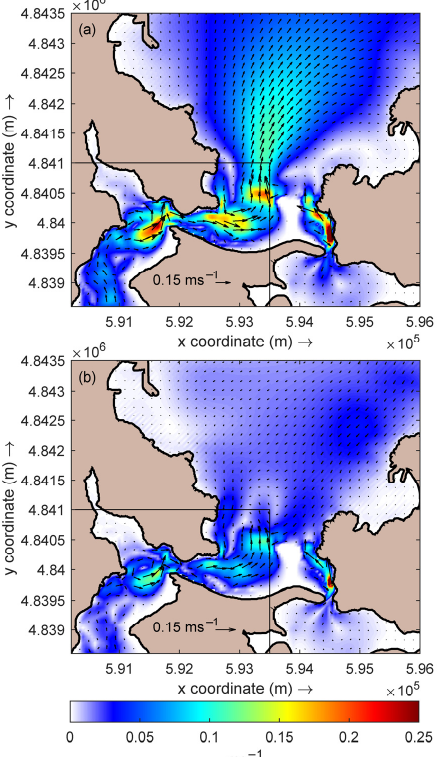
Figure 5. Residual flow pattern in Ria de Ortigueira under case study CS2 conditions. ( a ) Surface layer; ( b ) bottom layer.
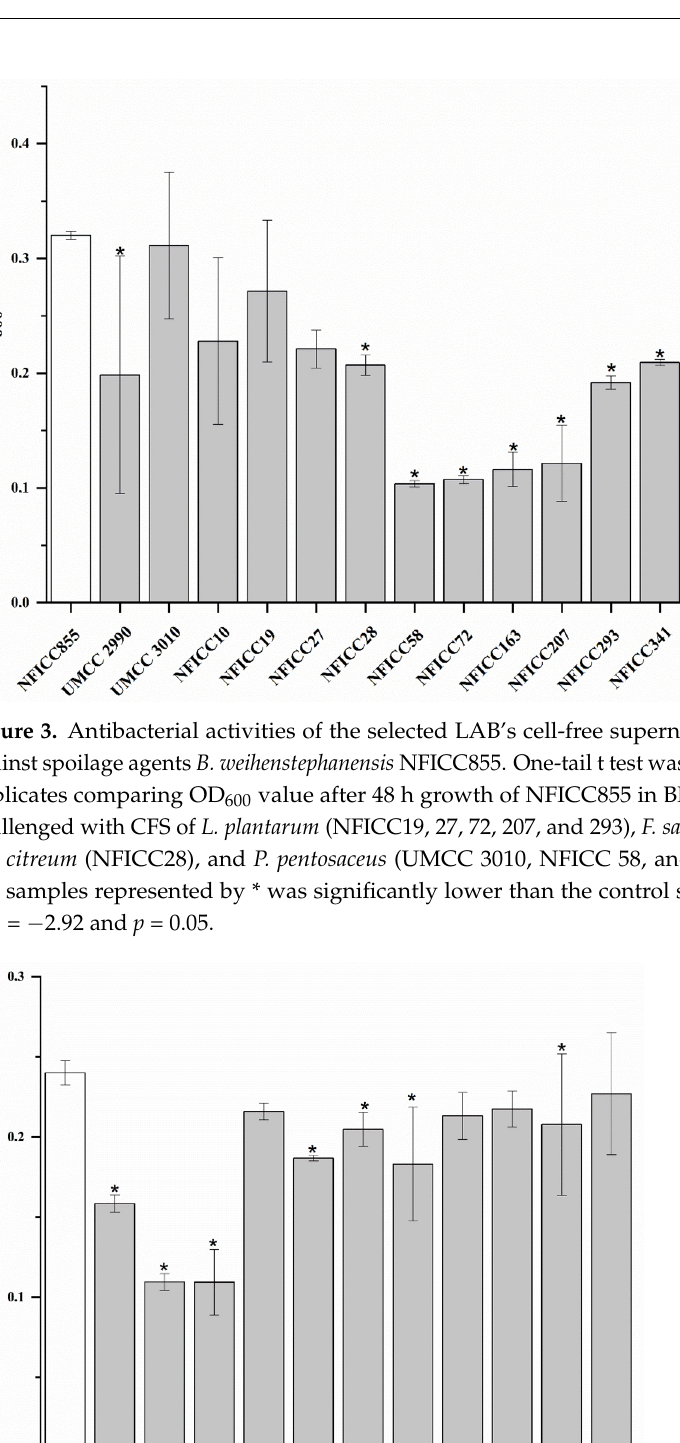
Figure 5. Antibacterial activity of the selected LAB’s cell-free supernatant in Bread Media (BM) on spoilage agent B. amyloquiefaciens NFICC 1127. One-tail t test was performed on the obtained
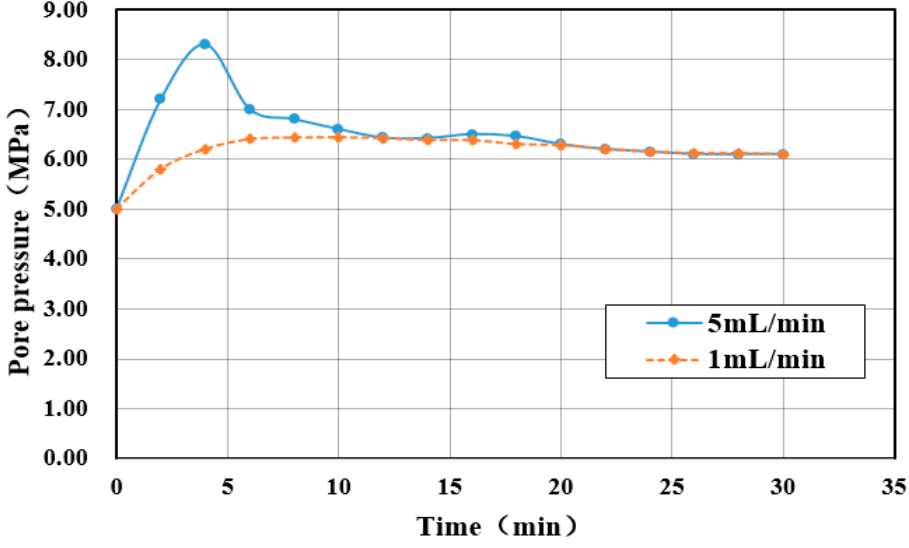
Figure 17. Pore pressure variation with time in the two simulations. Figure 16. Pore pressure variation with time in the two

■ ■ ■ ■ ■

*Assignment:* With the pictures removed, set down every line of the listing above exactly.

*Expected answer:*
Figure 5. Residual flow pattern in Ria de Ortigueira under case study CS2 conditions. ( a ) Surface layer; ( b ) bottom layer.
Figure 5. Antibacterial activity of the selected LAB’s cell-free supernatant in Bread Media (BM) on spoilage agent B. amyloquiefaciens NFICC 1127. One-tail t test was performed on the obtained
Figure 17. Pore pressure variation with time in the two simulations. Figure 16. Pore pressure variation with time in the two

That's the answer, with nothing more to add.